┌─ RECORDS TO PROCESS

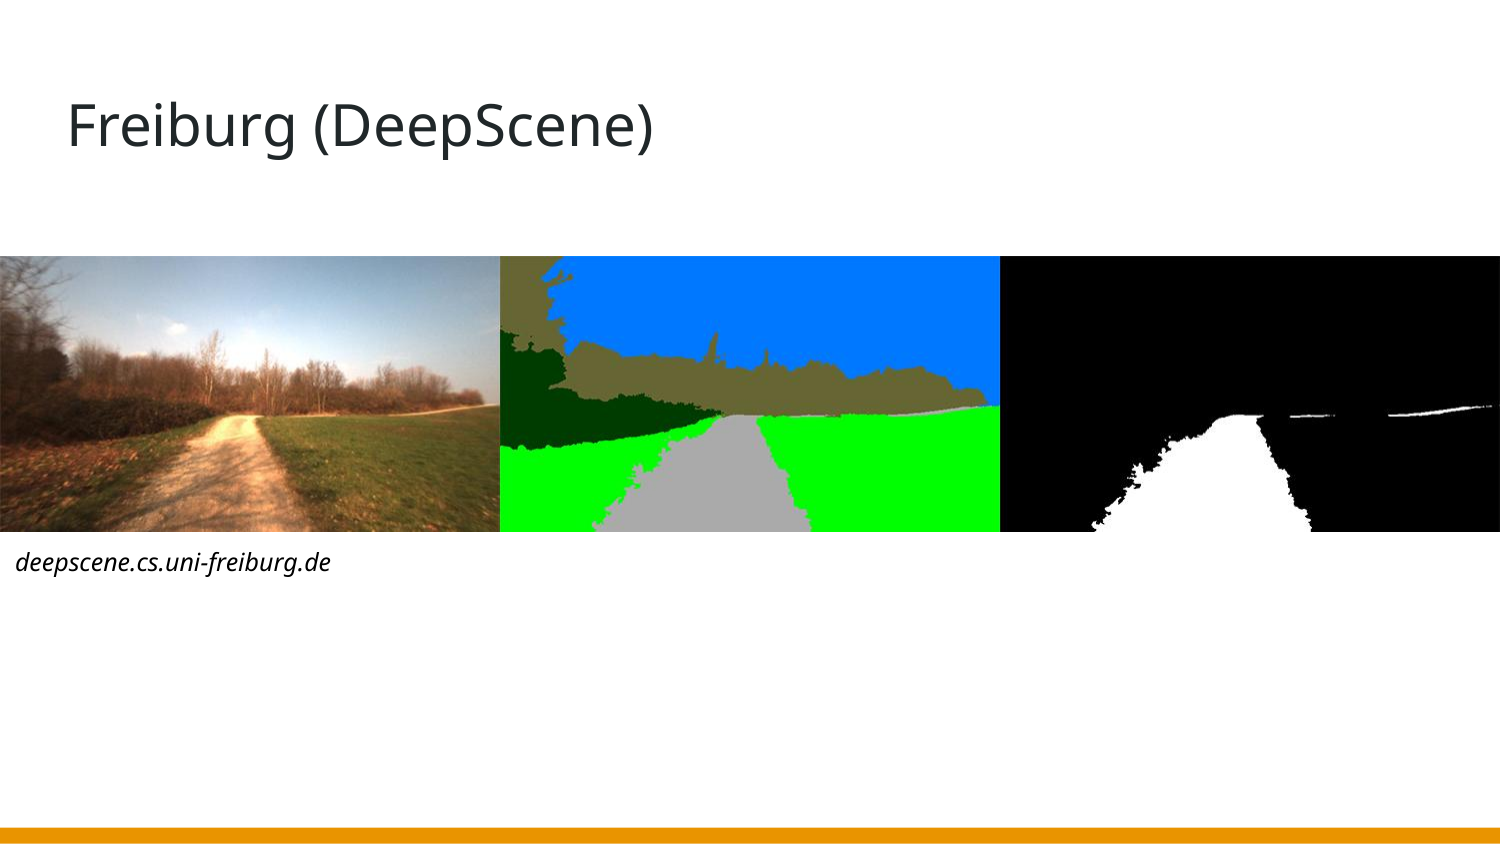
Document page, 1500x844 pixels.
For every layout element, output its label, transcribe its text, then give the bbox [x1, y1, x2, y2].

picture [0, 256, 1500, 532]
text_box deepscene.cs.uni-freiburg.de [0, 540, 523, 592]
title Freiburg (DeepScene) [51, 72, 1449, 167]
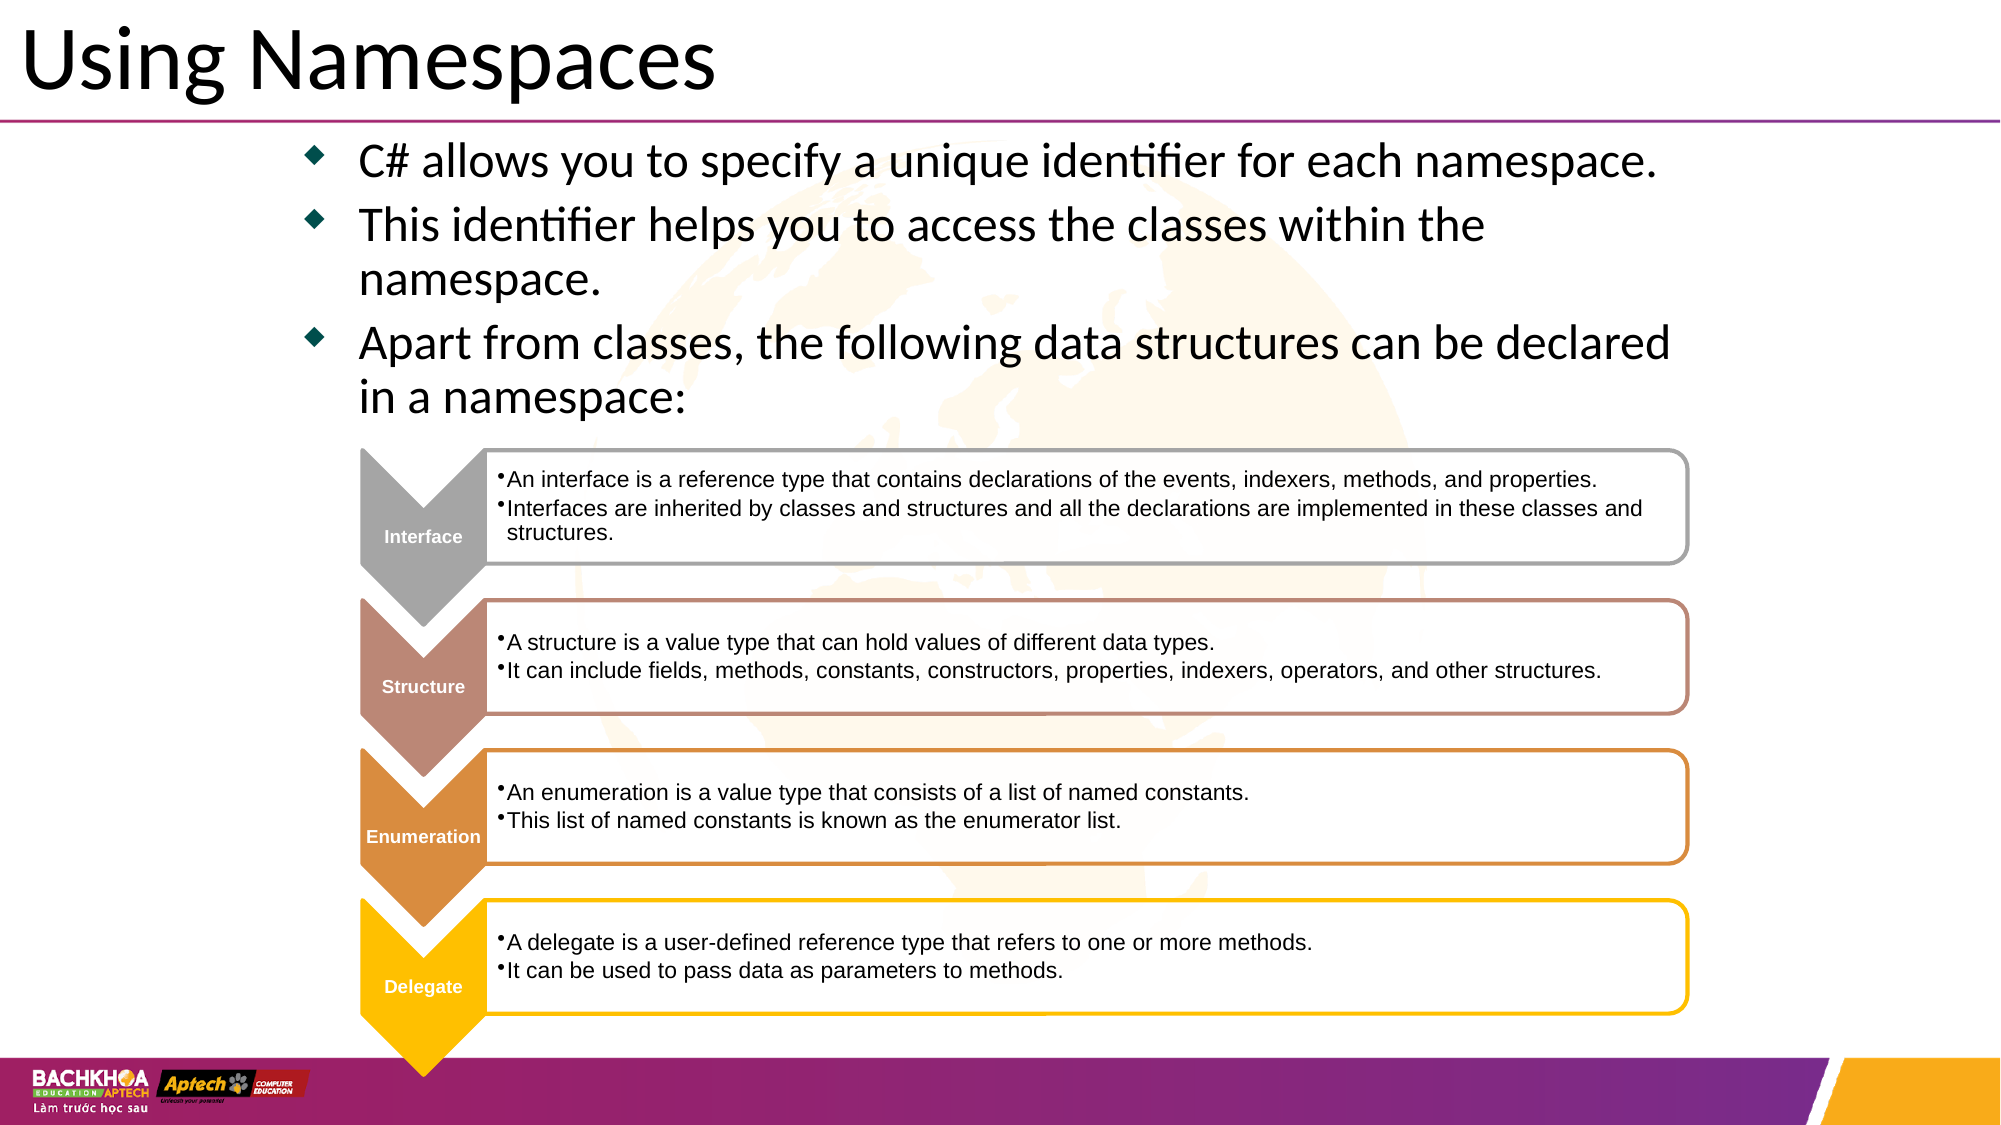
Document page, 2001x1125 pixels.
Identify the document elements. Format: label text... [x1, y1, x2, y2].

picture [0, 0, 2001, 1125]
text_box C# allows you to specify a unique identifier for each namespace. This identifier helps you to access the classes within the namespace. Apart from classes, the following data structures can be declared in a namespace: [287, 127, 1713, 1003]
title Using Namespaces [5, 3, 1993, 116]
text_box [362, 449, 1688, 1076]
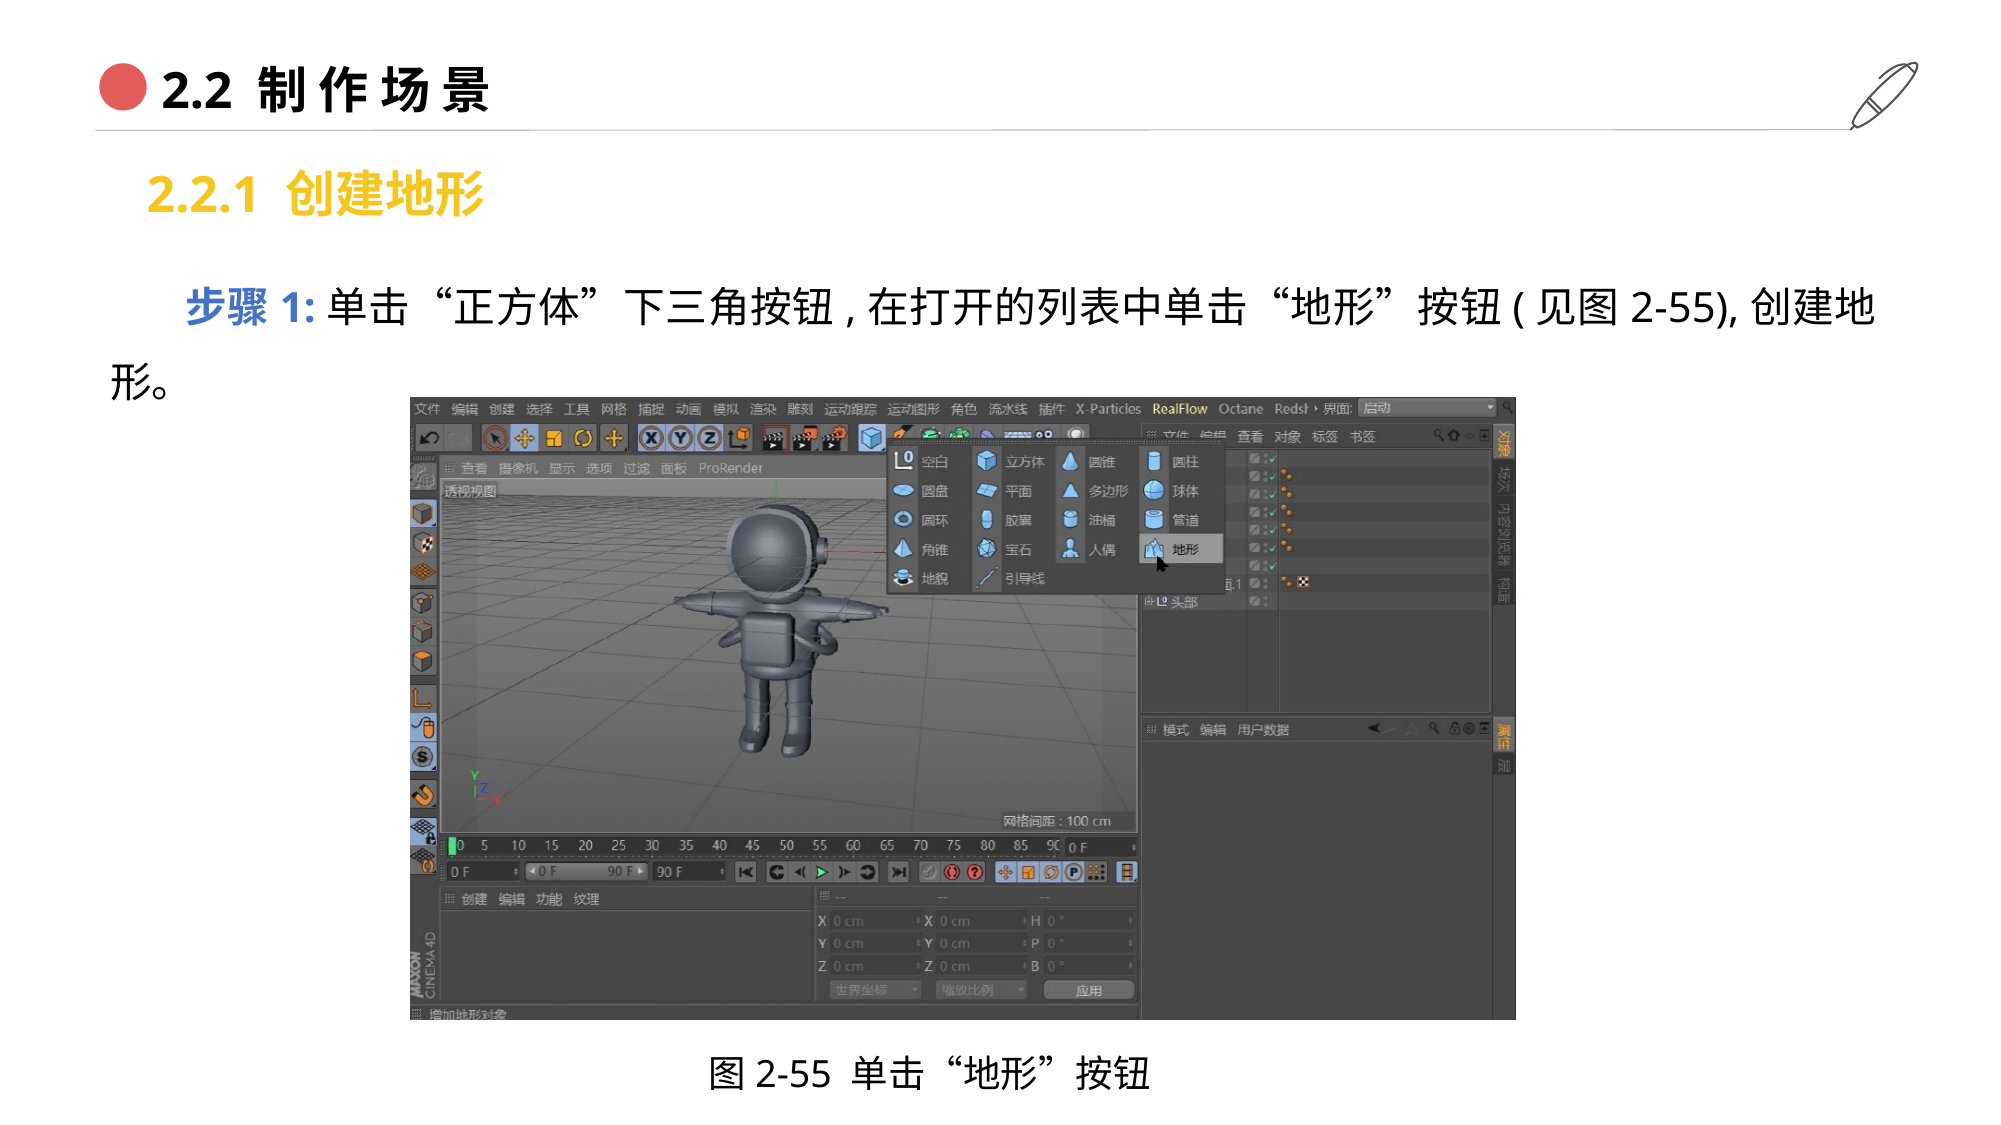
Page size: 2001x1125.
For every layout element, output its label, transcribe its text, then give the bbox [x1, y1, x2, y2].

text_box 步骤1:单击“正方体”下三角按钮,在打开的列表中单击“地形”按钮(见图2-55),创建地形。 [95, 248, 1892, 413]
picture [410, 397, 1516, 1020]
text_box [95, 51, 1921, 131]
text_box 2.2.1 创建地形 [146, 132, 575, 239]
text_box 图2-55 单击“地形”按钮 [379, 1019, 1480, 1102]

└─

*WORK TO COMPLETE*. What is needed is an exact reproduction of the data, pictures excluded.

*RESPONSE BELOW*.
Document page, 1500x844 pixels.
For every layout element, output its label, transcribe its text, then give the bbox [x1, y1, x2, y2].

picture [0, 256, 1500, 532]
text_box deepscene.cs.uni-freiburg.de [0, 540, 523, 592]
title Freiburg (DeepScene) [51, 72, 1449, 167]
Document page, 2001x1125 pixels.
Identify the document elements. Format: label text... [x1, y1, x2, y2].

picture [0, 0, 2001, 1125]
text_box C# allows you to specify a unique identifier for each namespace. This identifier helps you to access the classes within the namespace. Apart from classes, the following data structures can be declared in a namespace: [287, 127, 1713, 1003]
title Using Namespaces [5, 3, 1993, 116]
text_box [362, 449, 1688, 1076]
Page size: 2001x1125.
For every layout element, output its label, transcribe its text, then give the bbox [x1, y1, x2, y2].

text_box 步骤1:单击“正方体”下三角按钮,在打开的列表中单击“地形”按钮(见图2-55),创建地形。 [95, 248, 1892, 413]
picture [410, 397, 1516, 1020]
text_box [95, 51, 1921, 131]
text_box 2.2.1 创建地形 [146, 132, 575, 239]
text_box 图2-55 单击“地形”按钮 [379, 1019, 1480, 1102]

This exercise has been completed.